Work task - When you copy the material below, keep every line exact and omit the pictures.

Available data -
────

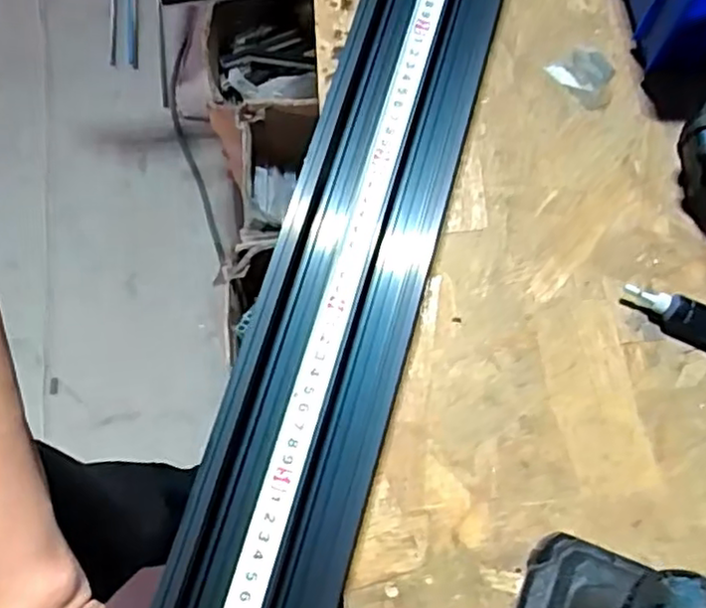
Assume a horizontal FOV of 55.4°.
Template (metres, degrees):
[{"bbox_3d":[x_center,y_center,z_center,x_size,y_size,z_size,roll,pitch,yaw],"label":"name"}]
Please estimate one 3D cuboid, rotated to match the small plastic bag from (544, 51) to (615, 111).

────

Solved exercise -
Assume a horizontal FOV of 55.4°.
Template (metres, degrees):
[{"bbox_3d":[x_center,y_center,z_center,x_size,y_size,z_size,roll,pitch,yaw],"label":"name"}]
Please estimate one 3D cuboid, rotated to match the small plastic bag from (544, 51) to (615, 111).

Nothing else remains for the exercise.